Kanigher and Trinidad follow that up with story of a lone-surviving Marine tricking dug-in Japanese troops into revealing themselves on an island in the Pacific. Next up is the obligatory O.S.S. story. This one features Kana the Ninja so unlike a lot of O.S.S. tales, the protagonist survives. 

Kashdan reveals a rematch between two Olympic skiers, one a German officer and one an American. The American sacrifices himself to blow up a German train so this time "The Loser Takes All." Then, we're back to the Haunted Tank as the crew helps defends Dover from an invasion from Calais with a group of wounded Commonwealth soldiers.


Jonah Hex #56: Having shoved Jonah's wife and child aside, Fleisher and Ayers/DeZuniga can get Hex out of the domestic world and back to done-in-one adventuring. Here he discovers a damsel in distress in a somewhat improbable frontier mental asylum. Jonah's meets up with the woman's husband who reveals she was committed by her uncle in an effort get control of the future left to her by her father. Jonah manages to get her out, but then the husband reveals that he plans to kill her and get the fortune for himself. Jonah dispatches him with a knife.

Bates/Mishkin/Cohn and DeZuniga present a pretty good El Diablo backup. A young gun comes to town convinced that Lazarus Lane is just pretending his "locked-in Syndrome" state and his really notorious outlaw Del Corbett. After the gunman shoots the sheriff, El Diablo comes to bring him to justice, and it is revealed that the town preacher is actually Corbett, having become the peaceful, empathetic role he played for years.

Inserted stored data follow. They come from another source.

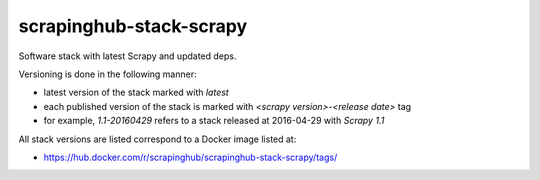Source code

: ========================
scrapinghub-stack-scrapy
========================

Software stack with latest Scrapy and updated deps.

Versioning is done in the following manner:

- latest version of the stack marked with `latest`
- each published version of the stack is marked with `<scrapy version>-<release date>` tag
- for example, `1.1-20160429` refers to a stack released at 2016-04-29 with `Scrapy 1.1`

All stack versions are listed correspond to a Docker image listed at:

- https://hub.docker.com/r/scrapinghub/scrapinghub-stack-scrapy/tags/
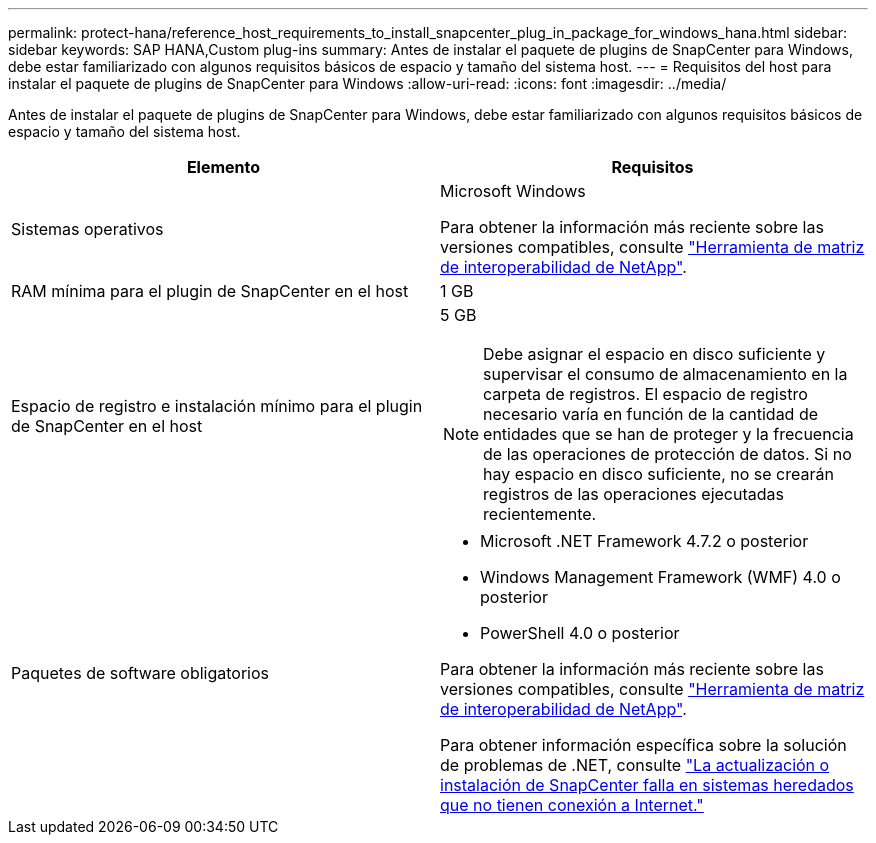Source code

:---
permalink: protect-hana/reference_host_requirements_to_install_snapcenter_plug_in_package_for_windows_hana.html 
sidebar: sidebar 
keywords: SAP HANA,Custom plug-ins 
summary: Antes de instalar el paquete de plugins de SnapCenter para Windows, debe estar familiarizado con algunos requisitos básicos de espacio y tamaño del sistema host. 
---
= Requisitos del host para instalar el paquete de plugins de SnapCenter para Windows
:allow-uri-read: 
:icons: font
:imagesdir: ../media/


[role="lead"]
Antes de instalar el paquete de plugins de SnapCenter para Windows, debe estar familiarizado con algunos requisitos básicos de espacio y tamaño del sistema host.

|===
| Elemento | Requisitos 


 a| 
Sistemas operativos
 a| 
Microsoft Windows

Para obtener la información más reciente sobre las versiones compatibles, consulte https://imt.netapp.com/matrix/imt.jsp?components=108395;&solution=1258&isHWU&src=IMT["Herramienta de matriz de interoperabilidad de NetApp"^].



 a| 
RAM mínima para el plugin de SnapCenter en el host
 a| 
1 GB



 a| 
Espacio de registro e instalación mínimo para el plugin de SnapCenter en el host
 a| 
5 GB


NOTE: Debe asignar el espacio en disco suficiente y supervisar el consumo de almacenamiento en la carpeta de registros. El espacio de registro necesario varía en función de la cantidad de entidades que se han de proteger y la frecuencia de las operaciones de protección de datos. Si no hay espacio en disco suficiente, no se crearán registros de las operaciones ejecutadas recientemente.



 a| 
Paquetes de software obligatorios
 a| 
* Microsoft .NET Framework 4.7.2 o posterior
* Windows Management Framework (WMF) 4.0 o posterior
* PowerShell 4.0 o posterior


Para obtener la información más reciente sobre las versiones compatibles, consulte https://imt.netapp.com/matrix/imt.jsp?components=108395;&solution=1258&isHWU&src=IMT["Herramienta de matriz de interoperabilidad de NetApp"^].

Para obtener información específica sobre la solución de problemas de .NET, consulte https://kb.netapp.com/mgmt/SnapCenter/SnapCenter_upgrade_or_install_fails_with_This_KB_is_not_related_to_the_OS["La actualización o instalación de SnapCenter falla en sistemas heredados que no tienen conexión a Internet."]

|===
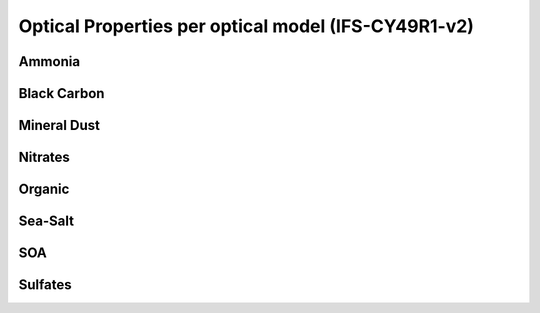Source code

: .. docs/source/optplts.rst 

   (C) Copyright 2022- ECMWF.
  
   This software is licensed under the terms of the Apache Licence Version 2.0
   which can be obtained at http://www.apache.org/licenses/LICENSE-2.0.
 
   In applying this licence, ECMWF does not waive the privileges and immunities
   granted to it by virtue of its status as an intergovernmental organisation
   nor does it submit to any jurisdiction.

  Author:
     Ramiro Checa-Garcia. ECMWF
 
  Modifications:
     10-Dec-2022   Ramiro Checa-Garcia    1st. version


Optical Properties per optical model (IFS-CY49R1-v2)
====================================================

Ammonia
-------


.. image:: figs_cy49r1v2/refindex_ammonia_fine_optics_IFS.png
.. image:: figs_cy49r1v2/optproperties_ammonia_fine_optics_IFS.png

Black Carbon
------------

.. image:: figs_cy49r1v2/refindex_black_carbon_BondBergstrom_optics_IFS.png
.. image:: figs_cy49r1v2/refindex_black_carbon_Hess_optics_IFS.png
.. image:: figs_cy49r1v2/refindex_black_carbon_Stier_optics_IFS.png
.. image:: figs_cy49r1v2/refindex_black_carbon_Williams_optics_IFS.png
.. image:: figs_cy49r1v2/optproperties_black_carbon_BondBergstrom_optics_IFS.png
.. image:: figs_cy49r1v2/optproperties_black_carbon_Hess_optics_IFS.png
.. image:: figs_cy49r1v2/optproperties_black_carbon_Stier_optics_IFS.png
.. image:: figs_cy49r1v2/optproperties_black_carbon_Williams_optics_IFS.png

Mineral Dust
------------

.. image:: figs_cy49r1v2/refindex_dust_CYR481_prog_optics_IFS.png
.. image:: figs_cy49r1v2/refindex_dust_Dubovik_optics_IFS.png
.. image:: figs_cy49r1v2/refindex_dust_Fouquart_optics_IFS.png
.. image:: figs_cy49r1v2/refindex_dust_Woodward_optics_IFS.png
.. image:: figs_cy49r1v2/optproperties_dust_CYR481_prog_optics_IFS.png
.. image:: figs_cy49r1v2/optproperties_dust_Dubovik_optics_IFS.png
.. image:: figs_cy49r1v2/optproperties_dust_Fouquart_optics_IFS.png
.. image:: figs_cy49r1v2/optproperties_dust_Woodward_optics_IFS.png

Nitrates
--------

.. image:: figs_cy49r1v2/refindex_ni_coarse_optics_IFS.png
.. image:: figs_cy49r1v2/refindex_ni_fine_optics_IFS.png
.. image:: figs_cy49r1v2/optproperties_ni_coarse_optics_IFS.png
.. image:: figs_cy49r1v2/optproperties_ni_fine_optics_IFS.png

Organic
-------

.. image:: figs_cy49r1v2/refindex_organic_CY48R1_optics_IFS.png
.. image:: figs_cy49r1v2/optproperties_organic_CY48R1_optics_IFS.png

Sea-Salt
--------

.. image:: figs_cy49r1v2/refindex_sea_salt_optics_IFS.png
.. image:: figs_cy49r1v2/optproperties_sea_salt_optics_IFS.png

SOA
---

.. image:: figs_cy49r1v2/refindex_soa_anthropogenic_optics_IFS.png
.. image:: figs_cy49r1v2/refindex_soa_biogenic_optics_IFS.png
.. image:: figs_cy49r1v2/optproperties_soa_anthropogenic_optics_IFS.png
.. image:: figs_cy49r1v2/optproperties_soa_biogenic_optics_IFS.png


Sulfates
--------

.. image:: figs_cy49r1v2/refindex_sulfate_CY48R1_newdistribution_optics_IFS.png
.. image:: figs_cy49r1v2/refindex_sulfate_noscaling_optics_IFS.png
.. image:: figs_cy49r1v2/refindex_sulfate_optics_IFS.png
.. image:: figs_cy49r1v2/optproperties_sulfate_CY48R1_newdistribution_optics_IFS.png
.. image:: figs_cy49r1v2/optproperties_sulfate_noscaling_optics_IFS.png
.. image:: figs_cy49r1v2/optproperties_sulfate_optics_IFS.png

New Teen Titans #15: Wolfman and Perez bring this Doom Patrol-related storyline to a close with nonstop action, and more than a little meditation on trauma. Zahl and Rouge put Robotman and the Titans in a "Devolving Pit" causing them to begin changing into "Neanderthals." The two villains continue their brutal invasion of Zandia, which is actually a haven for escaped criminals. Changeling teams up with the new Brotherhood of Evil to attack the villainous duo and their followers and to free his friends. In the battle, Zahl is killed when one of his bullets ricochets off Robotman's body, and Madame Rouge meets her death accidentally in a struggle with Changeling but ends up thanking him for it. The Titans and the Brotherhood escape from the villains' flying island before it explodes, and for their help, the Brotherhood is allowed to go free. The original Doom Patrol is avenged at last, and Changeling and Robotman are reunited with Mento.


Secrets of Haunted House #44: The first story by Cohn/Mishkin and Gonzales is appropriately Halloween themed. A farmer invites a writer on the paranormal to see the Halloween God that supposedly lives in the town pumpkin patch. The creature is harmless, but the writer finds to his horror that the goblins that it produces every 20 years demand a new Halloween God take its place--and the writer is it.

Next to futuristic scavenger hunters fall prey to aliens also on a scavenger hunt, the difference being their hunt ends with the humans' heads on their wall.  Finally, Mishkin and Cohn are back again with Carillo on art and a tale of colonialists as a sought-after artifact is the means of an Indian cult's supernatural vengeance.

3 comments:

  1. That Titans comic sounds awesome.
    Great cover on Haunted House.

    ReplyDelete
  2. My brother collected Batman in this era, and I collected Flash. I remember both covers (and vaguely remember the contents).

    I'm really appreciating your retrospective. It is a nice stroll down memory lane.

    Thank you!

    ReplyDelete
  3. "...Rennington Steel plant..."

    You know, I'd think that was some kind of cute nod to the similarly named 80's TV show, but it didn't air until 1982. Guess it's just a play on the razor brand in the same way as Brosnan's character name.